My Projects
Focusing on emerging and sustainable urban mobility, my past and present projects include establishing statewide bicycle & pedestrian count programs and evaluating the impacts of shared electric scooters.
PROJECTS
1. Bicycle and pedestrian count
This project evaluated nonmotorized vehicle count methods and technologies and developed recommendations to integrate them into Tennessee's statewide count program. We first did a nationwide scan of best practices for bicycle and pedestrian counts from leading transportation agencies. Then, we developed a semi-structured questionnaire to interview representatives of Tennessee's transportation agencies to assess existing count efforts. The resulting report comprehensively describes the capabilities of count technologies and strategies, followed by methods to implement and interpret count data. We also recommend five goals that can guide the Tennessee Department of Transportation (TDOT)’s efforts to support improvements in nonmotorized counts across the state.
2. Sustainability
Supported by the Oak Ridge National Laboratory’s (ORNL) Graduate Advancement, Training, and Education (GATE) program, this study proposes a framework to implement standardized micromobility data to evaluate the energy and emission impacts of shared e-scooters related to system operations and modal shift. The findings of the proposed analysis are expected to help city governments understand the overall environmental impact of shared e-scooters and develop data-driven strategies to manage their transportation-related sustainability impacts.
3. Safety
In the first of its kind, I conducted a comprehensive research-to-practice study to understand the demographics, circumstances and mechanisms involved in motor vehicle-e-scooter and motor vehicle-bicycle crashes, using Version 3 of the Pedestrian and Bicycle Crash Analysis Tool (PBCAT).
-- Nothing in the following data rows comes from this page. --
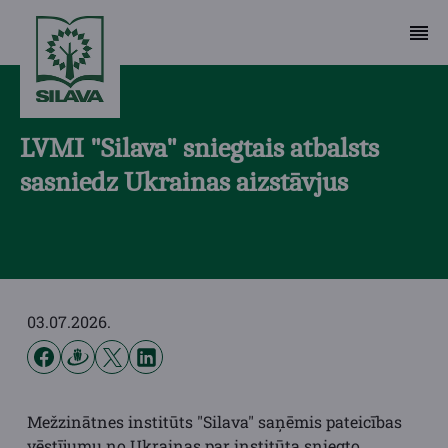
LVMI "Silava" sniegtais atbalsts
sasniedz Ukrainas aizstāvjus
03.07.2026.
Mežzinātnes institūts "Silava" saņēmis pateicības
vēstījumu no Ukrainas par institūta sniegto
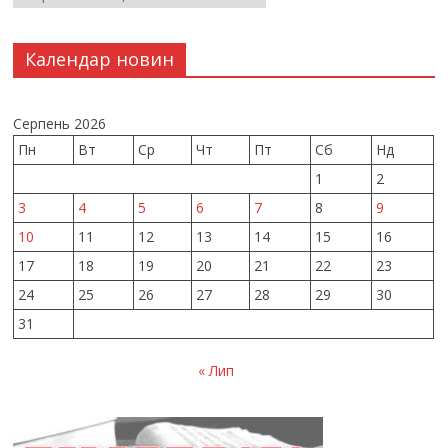
Календар новин
Серпень 2026
Пн
Вт
Ср
Чт
Пт
Сб
Нд
1
2
3
4
5
6
7
8
9
10
11
12
13
14
15
16
17
18
19
20
21
22
23
24
25
26
27
28
29
30
31
« Лип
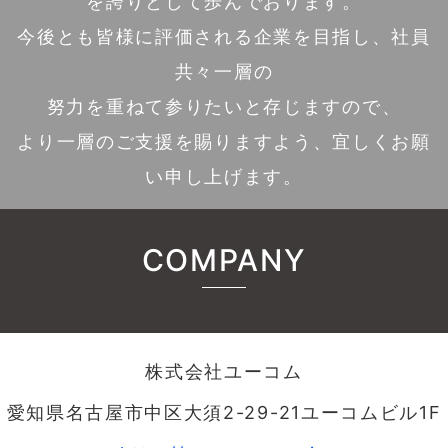
を誇りとして歩んでおります。
今後とも皆様に評価される企業を目指し、社員
共々一層の
努力を重ねて参りたいと存じますので、
より一層のご支援を賜りますよう、宜しくお願
い申し上げます。
COMPANY
株式会社ユーコム
愛知県名古屋市中区大須2-29-21ユーコムビル1F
I found that the characteristics of e-scooter and bicycle crashes do not fully overlap. The findings could help avoid e-scooter and motor vehicle crashes, which contribute to 80% of e-scooter rider fatalities.
4. Demand elasticity
This research project scrutinizes shared e-scooter demand (trip information) and supply (vehicles deployed) to estimate the demand elasticity of deployed e-scooter vehicles and cost per minute. I found that that the number of trips didn’t increase proportionally to the number of e-scooters deployed. These findings could be helpful for city governments to identify the optimal number of service providers and fleet sizes to permit so that demand is fulfilled without an oversupply of e-scooter vehicles in public spaces.
5. Usage pattern of e-scooters
This study proposes a framework for high-resolution analysis of micromobility data to identify distinct e-scooter usage patterns using Principal Component Analysis (PCA) and a K-means unsupervised machine learning algorithm. Scrutinizing over a million e-scooter trips in Nashville, Tennessee, I found five distinct e-scooter usage patterns, and assigned possible trip purposes based on the time of day and starting/ending locations of the trips. The findings of this study can help city administrations, planners, and micromobility operators make data-driven decisions based on the understanding of when and where people are using e-scooters.
6. Micromobility adoption
While most sustainable transportation-related studies within the developing world focus on megacities, there are limited studies in mid-sized cities (more than 500,000 and less than 5 million in population), which make up an “overwhelming majority” of the world’s cities and have the highest population growth rate. This study evaluates individuals’ perception of and propensity to adopt shared micromobility as an emerging urban mobility solution. The findings of the project can benefit policymakers, urban planners, transportation engineers, and entrepreneurs in introducing or improving shared micromobility systems in mid-sized cities of developing countries.